I always use this kind of setup when I implement a custom filetype codec, with file IO methods delegating down into stream IO methods. Usually, I discover later that the object I'm reading & writing from this stream could be just as easily written into some larger & more complex file.
So I might have a SuperFancyCodec for reading/writing the data for my whole system, and it calls down into my TinySpecialPurposeCodec. As long as the stream reading & writing methods are public, then I can assemble new filetypes using a component-oriented methodology.
The extension usually have very little to do with how the file is interpreted.

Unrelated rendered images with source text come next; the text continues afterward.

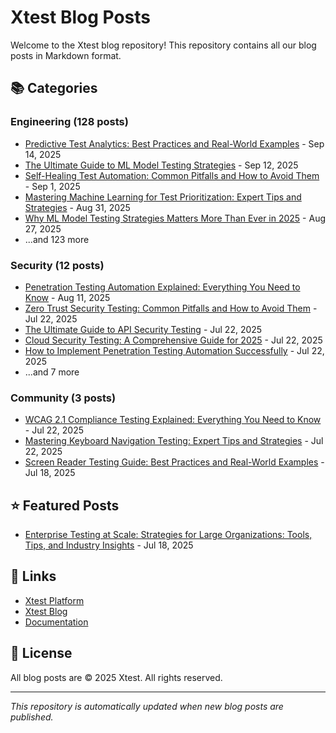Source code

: # Xtest Blog Posts

Welcome to the Xtest blog repository! This repository contains all our blog posts in Markdown format.

## 📚 Categories

### Engineering (128 posts)

- [Predictive Test Analytics: Best Practices and Real-World Examples](posts/2025/2025-09-14-predictive-test-analytics-best-practices-and-real-world-examples.md) - Sep 14, 2025
- [The Ultimate Guide to ML Model Testing Strategies](posts/2025/2025-09-12-the-ultimate-guide-to-ml-model-testing-strategies.md) - Sep 12, 2025
- [Self-Healing Test Automation: Common Pitfalls and How to Avoid Them](posts/2025/2025-09-01-self-healing-test-automation-common-pitfalls-and-how-to-avoid-them.md) - Sep 1, 2025
- [Mastering Machine Learning for Test Prioritization: Expert Tips and Strategies](posts/2025/2025-08-31-mastering-machine-learning-for-test-prioritization-expert-tips-and-strategies.md) - Aug 31, 2025
- [Why ML Model Testing Strategies Matters More Than Ever in 2025](posts/2025/2025-08-27-why-ml-model-testing-strategies-matters-more-than-ever-in-2025.md) - Aug 27, 2025
- ...and 123 more

### Security (12 posts)

- [Penetration Testing Automation Explained: Everything You Need to Know](posts/2025/2025-08-11-penetration-testing-automation-explained-everything-you-need-to-know.md) - Aug 11, 2025
- [Zero Trust Security Testing: Common Pitfalls and How to Avoid Them](posts/2025/2025-07-22-zero-trust-security-testing-common-pitfalls-and-how-to-avoid-them.md) - Jul 22, 2025
- [The Ultimate Guide to API Security Testing](posts/2025/2025-07-22-the-ultimate-guide-to-api-security-testing.md) - Jul 22, 2025
- [Cloud Security Testing: A Comprehensive Guide for 2025](posts/2025/2025-07-22-cloud-security-testing-a-comprehensive-guide-for-2025.md) - Jul 22, 2025
- [How to Implement Penetration Testing Automation Successfully](posts/2025/2025-07-22-how-to-implement-penetration-testing-automation-successfully.md) - Jul 22, 2025
- ...and 7 more

### Community (3 posts)

- [WCAG 2.1 Compliance Testing Explained: Everything You Need to Know](posts/2025/2025-07-22-wcag-21-compliance-testing-explained-everything-you-need-to-know.md) - Jul 22, 2025
- [Mastering Keyboard Navigation Testing: Expert Tips and Strategies](posts/2025/2025-07-22-mastering-keyboard-navigation-testing-expert-tips-and-strategies.md) - Jul 22, 2025
- [Screen Reader Testing Guide: Best Practices and Real-World Examples](posts/2025/2025-07-18-screen-reader-testing-guide-best-practices-and-real-world-examples.md) - Jul 18, 2025

## ⭐ Featured Posts

- [Enterprise Testing at Scale: Strategies for Large Organizations: Tools, Tips, and Industry Insights](posts/2025/2025-07-18-enterprise-testing-at-scale-strategies-for-large-organizations-tools-tips-and-industry-insights.md) - Jul 18, 2025

## 🔗 Links

- [Xtest Platform](https://xtest.io)
- [Xtest Blog](https://xtest.io/blog)
- [Documentation](https://xtest.io/docs)

## 📝 License

All blog posts are © 2025 Xtest. All rights reserved.

---

*This repository is automatically updated when new blog posts are published.*
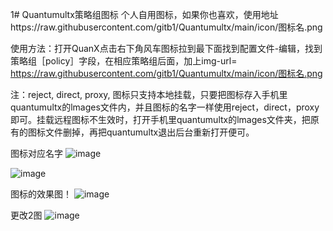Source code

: 1# Quantumultx策略组图标
 个人自用图标，如果你也喜欢，使用地址https://raw.githubusercontent.com/gitb1/Quantumultx/main/icon/图标名.png


使用方法：打开QuanX点击右下角风车图标拉到最下面找到配置文件-编辑，找到策略组［policy］字段，在相应策略组后面，加上img-url= https://raw.githubusercontent.com/gitb1/Quantumultx/main/icon/图标名.png 
  
注：reject, direct, proxy, 图标只支持本地挂载，只要把图标存入手机里quantumultx的lmages文件内，并且图标的名字一样使用reject，direct，proxy即可。挂载远程图标不生效时，打开手机里quantumultx的lmages文件夹，把原有的图标文件删掉，再把quantumultx退出后台重新打开便可。
 

图标对应名字
![image](https://raw.githubusercontent.com/gitb1/Quantumultx/main/icon/x/2020-11：.jpg)

![image](https://raw.githubusercontent.com/gitb1/Quantumultx/main/icon/x/AC620521-7C48-45F0-9E28-1DD04C60D0DC.jpeg)

图标的效果图！
![image](https://raw.githubusercontent.com/gitb1/Quantumultx/main/icon/x/6AEB8DC0-0E2D-46B3-AD92-001FD801BA74.jpeg)






更改2图
![image](https://raw.githubusercontent.com/gitb1/Quantumultx/main/icon/x/A0974588-8FE7-4E4C-855E-8461A143A2C4.jpeg)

If you'd like to have just config.dat instead of config.xml you just rename the file. (You'd typically give an xml-parser an InputStream or a Reader as input, which may read any file, regardless of extension)
If the problem you're describing is about combining multiple files, (.zip, .jar, etc) into a single .dat file, you could for instance zip them together, and name the zip file with a .dat extension. Java has good support for zip-files and can handle the zip file regardless of filename / extension.
Related link: Reading the Contents of a ZIP File
When creating/reading files in Java (or anything else), the file extension is not strictly tyed to the actual structure of the file's data. If I wanted, I could make an XML files file.gweebz. OS's and applications would not know what to do with it, but once opened, it would be clear that it is XML.
That being said, it is often good to follow the conventions already established and usually .dat files are files in a binary format. You can use .dat for what you want, but be warned that some users may have OS bindings for the file type and clicking on your file may cause different-than-expected behavior on their systems.
As for how to do it in Java. Grabbing a file handle in Java is easy...
File myFile = new File("/dir/file.gweebz");
It is as simple as that and you can name it whatever you want. You will need other classes to write and read from the file or to do compression, but I will assume you know how to do that. If not, this site will have the answer.